Bullismo e cooperative learning

Uno degli approcci più incisivi per combattere il bullismo in ambito scolastico è il “cooperative learning” ( apprendimento cooperativo).

“Il metodo della cooperazione contribuisce a modificare la qualità dei rapporti tra ragazzi perché stimola la manifestazione di comportamenti prosociali e di aiuto del gruppo verso i compagni più deboli, favorisce l’assunzione della prospettiva dell’altro attraverso un ascolto attivo, trasmette fiducia nel gruppo nell’abilità di trovare soluzioni a problemi”.( J. Valsecchi).
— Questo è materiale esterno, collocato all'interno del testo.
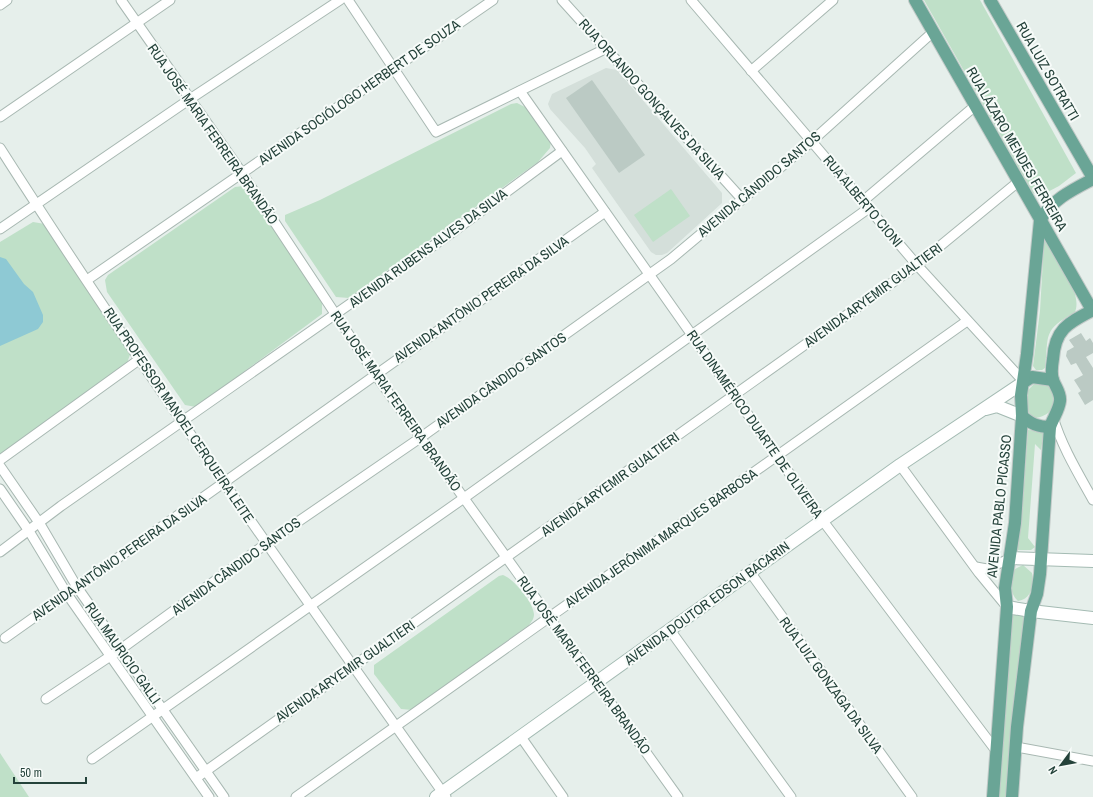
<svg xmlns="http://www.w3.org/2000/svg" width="1093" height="797" font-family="'Archivo Narrow',sans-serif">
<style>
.built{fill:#d4dfda}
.green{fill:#bfe0c8}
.water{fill:#8ec9d4}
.building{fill:#bbcac4}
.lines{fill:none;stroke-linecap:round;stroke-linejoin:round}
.street-casing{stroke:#a8b8b2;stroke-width:11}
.secondary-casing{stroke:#a4bbb3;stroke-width:14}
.primary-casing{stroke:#c2cac8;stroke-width:14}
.street{stroke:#fff;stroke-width:9}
.secondary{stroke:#fff;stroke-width:12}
.primary{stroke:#6aa596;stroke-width:12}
.labels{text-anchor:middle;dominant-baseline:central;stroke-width:4;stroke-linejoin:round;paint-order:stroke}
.street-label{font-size:14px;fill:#24423a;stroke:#f7fbf9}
</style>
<rect width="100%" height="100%" fill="#e6efeb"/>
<polygon class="built" points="606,68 617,70 722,193 722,203 667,253 662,255 656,255 651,252 592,168 596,164 585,148 550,109 548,104 552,94"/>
<g class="green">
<polygon points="924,0 980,0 1076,173 1059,186 1040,196 1033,193"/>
<polygon points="517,103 527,108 551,141 550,148 538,162 349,298 336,297 285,221 285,215 320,200 511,104"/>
<polygon points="243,186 248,190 322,303 322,314 196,407 185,405 107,292 105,280 108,275 235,187"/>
<polygon points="671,189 690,216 653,242 634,215"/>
<polygon points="33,222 45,224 131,352 127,363 9,450 2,453 0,453 0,242"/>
<path d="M1044 242H1048C1057 259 1083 293 1075 312 1042 331 1049 334 1045 368L1042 370H1036L1033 366 1040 311Z"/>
<path d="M1038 380 1047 382C1049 385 1053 389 1055 393 1060 407 1047 416 1036 418 1024 412 1026 404 1026 392Z"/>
<polygon points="1028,430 1044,431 1041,450 1035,444 1028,538 1035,547 1031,550 1017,550 1021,525"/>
<path d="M1023 565 1032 573C1034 585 1032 599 1018 601 1009 593 1009 579 1015 569Z"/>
<path d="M503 575C514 579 533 602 534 614 534 619 532 621 529 625L412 710 401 709 374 674V665L499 576Z"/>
<polygon points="1013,611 1025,613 1006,797 999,797"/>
<polygon points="0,753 29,797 0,797"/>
</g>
<polygon class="water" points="0,257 6,259 24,284 33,292 43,315 43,322 38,329 0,346"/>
<g class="building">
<polygon points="592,80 645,155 619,173 566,98"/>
<polygon points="1081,333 1086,341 1090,338 1093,343 1093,353 1086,357 1093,368 1093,400 1085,405 1078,393 1081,391 1074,380 1083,375 1076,363 1071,365 1066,356 1067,351 1074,347 1069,340"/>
</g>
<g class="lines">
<defs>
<g id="street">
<polyline points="121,0 242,173 375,374 678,797"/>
<polyline points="348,0 436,132 607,48"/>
<polyline points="562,0 741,198"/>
<polyline points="691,0 917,265 1024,382"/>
<polyline points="0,5 7,0"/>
<polyline points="751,71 833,0"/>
<polyline points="520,91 823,521 997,752"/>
<polyline points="0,117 170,0"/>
<path d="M0 148C141 369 294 583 446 797"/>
<polyline points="863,201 975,106"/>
<polyline points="0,229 190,99 340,0"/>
<polyline points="87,280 493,0"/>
<path d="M1053 417C1062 447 1078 473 1093 500"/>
<polyline points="0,460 140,359"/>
<polyline points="900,465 979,573 1007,607"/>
<polyline points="0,466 40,524 77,587 224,797"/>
<polyline points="0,489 29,531 67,594 209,797"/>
<polyline points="0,552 61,506 450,234 562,151"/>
<polyline points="976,567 987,569 1011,558"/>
<polyline points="750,572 912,797"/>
<polyline points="670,630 791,797"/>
<polyline points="5,638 605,212"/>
<polyline points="46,699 121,649 267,543 420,438 671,259 812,141 933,32"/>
<polyline points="521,737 563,797"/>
<polyline points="1016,747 1093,761"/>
<polyline points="92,759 464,498 869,208"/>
<polyline points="196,778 917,265 1018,182"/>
<polyline points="296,797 967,321"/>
</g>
<g id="secondary">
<polyline points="986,409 997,406 1022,416"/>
<polyline points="1011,558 1093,561"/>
<polyline points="1007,607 1031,611 1093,618"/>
<polyline points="436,797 900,465 1024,382"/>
</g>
<g id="primary">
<polyline points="915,0 1092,310"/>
<polyline points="990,0 1093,178"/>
<polyline points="1024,382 1032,377 1053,380"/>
<path d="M1022 416C1031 424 1038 427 1050 427"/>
<path d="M993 797 1007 607 1005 588 1015 523 1022 416 1021 395 1027 354 1040 220C1053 199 1072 190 1093 179"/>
<path d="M1012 797 1017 727 1031 611 1037 594 1040 574 1050 427C1053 418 1059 410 1060 401 1061 393 1056 388 1053 380 1051 374 1052 365 1053 359 1055 329 1068 323 1093 310"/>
</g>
</defs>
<use href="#street" class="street-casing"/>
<use href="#secondary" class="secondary-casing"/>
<use href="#primary" class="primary-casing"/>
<use href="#street" class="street"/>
<use href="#secondary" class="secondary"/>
<use href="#primary" class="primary"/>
</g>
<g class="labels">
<g class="street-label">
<text transform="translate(1048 71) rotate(60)">RUA LUIZ SOTRATTI</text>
<text transform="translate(359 92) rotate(-35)">AVENIDA SOCIÓLOGO HERBERT DE SOUZA</text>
<text transform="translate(652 99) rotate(48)">RUA ORLANDO GONÇALVES DA SILVA</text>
<text transform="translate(213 134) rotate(55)">RUA JOSÉ MARIA FERREIRA BRANDÃO</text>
<text transform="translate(1017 149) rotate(60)">RUA LÁZARO MENDES FERREIRA</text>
<text transform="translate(759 184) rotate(-40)">AVENIDA CÂNDIDO SANTOS</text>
<text transform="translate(863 201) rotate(50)">RUA ALBERTO CIONI</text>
<text transform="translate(428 248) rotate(-36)">AVENIDA RUBENS ALVES DA SILVA</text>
<text transform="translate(873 295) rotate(-36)">AVENIDA ARYEMIR GUALTIERI</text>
<text transform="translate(481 299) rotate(-35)">AVENIDA ANTÔNIO PEREIRA DA SILVA</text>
<text transform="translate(501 380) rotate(-35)">AVENIDA CÂNDIDO SANTOS</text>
<text transform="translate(396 401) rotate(55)">RUA JOSÉ MARIA FERREIRA BRANDÃO</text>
<text transform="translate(179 415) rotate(56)">RUA PROFESSOR MANOEL CERQUEIRA LEITE</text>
<text transform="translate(755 424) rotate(55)">RUA DINAMÉRICO DUARTE DE OLIVEIRA</text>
<text transform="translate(610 484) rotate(-36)">AVENIDA ARYEMIR GUALTIERI</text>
<text transform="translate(999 506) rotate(-84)">AVENIDA PABLO PICASSO</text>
<text transform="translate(661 538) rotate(-35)">AVENIDA JERÔNIMA MARQUES BARBOSA</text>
<text transform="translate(119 557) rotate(-35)">AVENIDA ANTÔNIO PEREIRA DA SILVA</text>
<text transform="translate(236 566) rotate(-36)">AVENIDA CÂNDIDO SANTOS</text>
<text transform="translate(707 603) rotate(-36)">AVENIDA DOUTOR EDSON BACARIN</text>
<text transform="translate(123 653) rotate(55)">RUA MAURICIO GALLI</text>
<text transform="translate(584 665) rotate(54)">RUA JOSÉ MARIA FERREIRA BRANDÃO</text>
<text transform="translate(345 671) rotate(-35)">AVENIDA ARYEMIR GUALTIERI</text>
<text transform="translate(831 685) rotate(54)">RUA LUIZ GONZAGA DA SILVA</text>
</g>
</g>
<g transform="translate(1061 765) rotate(238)" stroke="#f7fbf9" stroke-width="3" paint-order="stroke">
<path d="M0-3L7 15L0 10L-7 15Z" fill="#24423a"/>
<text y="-6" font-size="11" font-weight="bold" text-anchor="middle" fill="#24423a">N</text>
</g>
<path d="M14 777v6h72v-6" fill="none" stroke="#24423a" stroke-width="2"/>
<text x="20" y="777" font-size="12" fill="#24423a" stroke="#f7fbf9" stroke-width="3" paint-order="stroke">50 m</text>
</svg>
L’insegnante si inserisce nel contesto della classe non come valutatore ma facilitatore delle relazioni nel gruppo dei pari, fornendo il sostegno necessario al singolo alunno e al gruppo.

Da molte ricerche condotte sul bullismo emerge un dato importante: le vittime e i bulli sono meno cooperativi della media perché nel primo caso si sentono sottoposti al giudizio prevaricatore mentre nell’altro sono fortemente egocentrici e dimostrano ostilità verso gli altri.

In entrambe le situazioni sia la vittima che il bullo dimostrano scarsa empatia e desiderio di comunicazione, il loro isolamento crea una separazione netta tra il singolo e il gruppo. Per questo motivo il cooperative learning risulta essere un metodo molto efficace per favorire non solo l’apprendimento dei contenuti disciplinari ma anche lo sviluppo della dimensione socio relazionale dei ragazzi.